--- EXCERPTED DATA ---
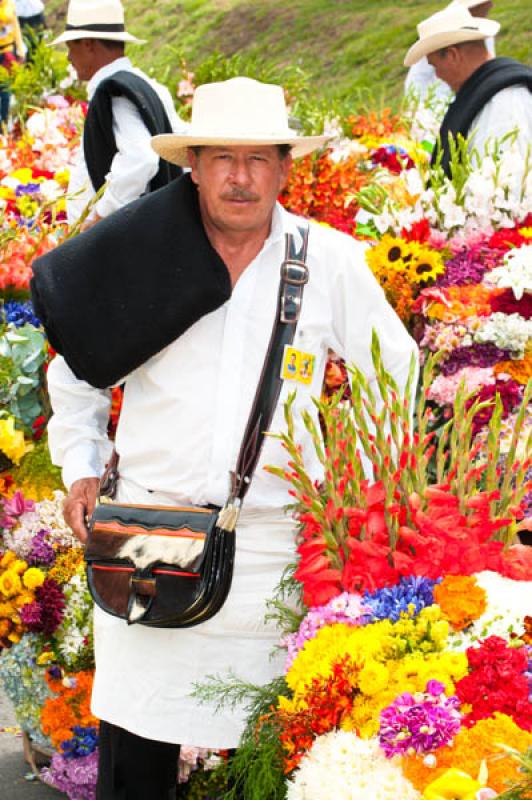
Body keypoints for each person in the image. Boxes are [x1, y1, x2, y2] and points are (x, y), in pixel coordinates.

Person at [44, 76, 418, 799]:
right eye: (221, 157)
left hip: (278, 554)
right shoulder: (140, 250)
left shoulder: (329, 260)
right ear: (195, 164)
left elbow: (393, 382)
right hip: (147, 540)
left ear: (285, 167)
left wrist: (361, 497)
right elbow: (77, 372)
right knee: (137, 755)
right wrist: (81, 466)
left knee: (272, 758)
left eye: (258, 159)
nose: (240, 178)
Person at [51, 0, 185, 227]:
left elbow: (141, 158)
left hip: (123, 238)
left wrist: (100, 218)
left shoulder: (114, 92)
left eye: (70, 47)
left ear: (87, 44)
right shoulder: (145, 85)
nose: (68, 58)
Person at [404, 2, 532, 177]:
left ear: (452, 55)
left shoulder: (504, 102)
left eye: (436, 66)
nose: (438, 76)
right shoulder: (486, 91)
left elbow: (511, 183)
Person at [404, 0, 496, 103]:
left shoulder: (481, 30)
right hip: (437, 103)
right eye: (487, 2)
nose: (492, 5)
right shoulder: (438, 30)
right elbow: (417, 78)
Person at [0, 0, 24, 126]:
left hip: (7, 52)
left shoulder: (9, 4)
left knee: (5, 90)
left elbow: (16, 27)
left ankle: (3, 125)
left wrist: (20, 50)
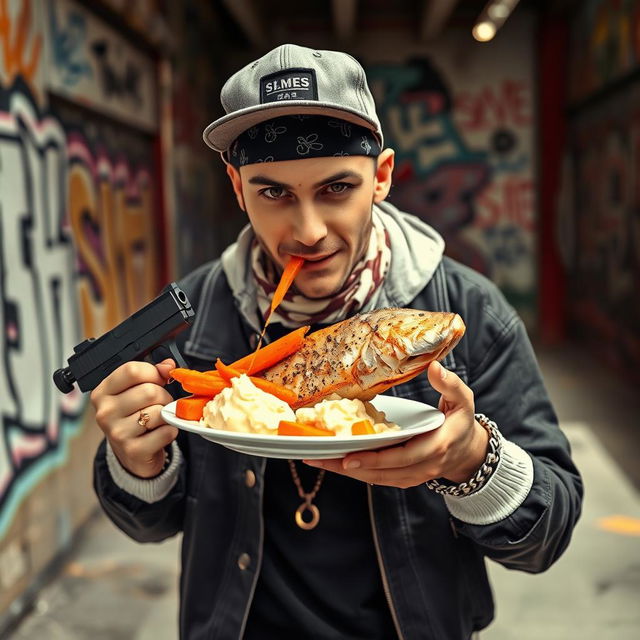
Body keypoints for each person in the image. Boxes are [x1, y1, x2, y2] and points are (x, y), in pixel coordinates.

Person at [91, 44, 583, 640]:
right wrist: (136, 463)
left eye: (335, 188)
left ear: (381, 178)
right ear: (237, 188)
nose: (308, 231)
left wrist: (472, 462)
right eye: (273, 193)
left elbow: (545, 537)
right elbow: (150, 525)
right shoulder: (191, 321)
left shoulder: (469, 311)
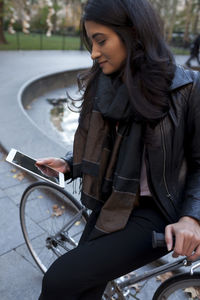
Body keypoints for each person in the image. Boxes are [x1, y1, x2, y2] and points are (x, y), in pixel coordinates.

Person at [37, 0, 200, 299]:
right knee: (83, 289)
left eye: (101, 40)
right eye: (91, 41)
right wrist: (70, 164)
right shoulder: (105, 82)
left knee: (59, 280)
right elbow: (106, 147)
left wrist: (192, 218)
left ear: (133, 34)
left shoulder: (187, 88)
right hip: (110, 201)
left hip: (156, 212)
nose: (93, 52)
---
**WORK REQUIRED**
Reproduce the listing exactly. Leave its pictures out.

**ANSWER BELOW**
Body keypoints for each person in the image. Boxes are [x1, y1, x2, y2] and points are (x, y), in pixel coordinates.

Person at [44, 76, 418, 799]:
right eye: (221, 157)
left hip: (278, 554)
right shoulder: (140, 250)
left shoulder: (329, 260)
right ear: (195, 164)
left elbow: (393, 382)
right hip: (147, 540)
left ear: (285, 167)
left wrist: (361, 497)
right elbow: (77, 372)
right knee: (137, 755)
right wrist: (81, 466)
left knee: (272, 758)
left eye: (258, 159)
nose: (240, 178)
Person at [51, 0, 185, 227]:
left elbow: (141, 158)
left hip: (123, 238)
left wrist: (100, 218)
left shoulder: (114, 92)
left eye: (70, 47)
left ear: (87, 44)
right shoulder: (145, 85)
nose: (68, 58)
Person at [404, 2, 532, 177]:
left ear: (452, 55)
left shoulder: (504, 102)
left eye: (436, 66)
nose: (438, 76)
right shoulder: (486, 91)
left elbow: (511, 183)
Person at [404, 0, 496, 103]:
left shoulder: (481, 30)
right hip: (437, 103)
right eye: (487, 2)
nose: (492, 5)
right shoulder: (438, 30)
right elbow: (417, 78)
Person at [0, 0, 24, 126]:
left hip: (7, 52)
left shoulder: (9, 4)
left knee: (5, 90)
left elbow: (16, 27)
left ankle: (3, 125)
left wrist: (20, 50)
Body keypoints for each person in the image. Boxes are [x1, y1, x2, y2] and points are (x, y), in pixel coordinates.

Person at [91, 44, 583, 640]:
right wrist: (136, 463)
left eye: (335, 188)
left ear: (381, 178)
right ear: (237, 188)
nose: (308, 231)
left wrist: (472, 462)
right eye: (273, 193)
left elbow: (545, 537)
right elbow: (150, 525)
right shoulder: (191, 321)
left shoulder: (469, 311)
Body keypoints for each person in the image. Boxes are [x1, y1, x2, y2] and points are (x, y), in pixel coordinates.

Person at [37, 0, 200, 299]:
right knee: (83, 289)
left eye: (101, 40)
right eye: (91, 41)
right wrist: (70, 164)
right shoulder: (105, 82)
left knee: (59, 280)
right elbow: (106, 147)
left wrist: (192, 218)
left ear: (133, 34)
left shoulder: (187, 88)
right hip: (110, 201)
left hip: (156, 212)
nose: (93, 52)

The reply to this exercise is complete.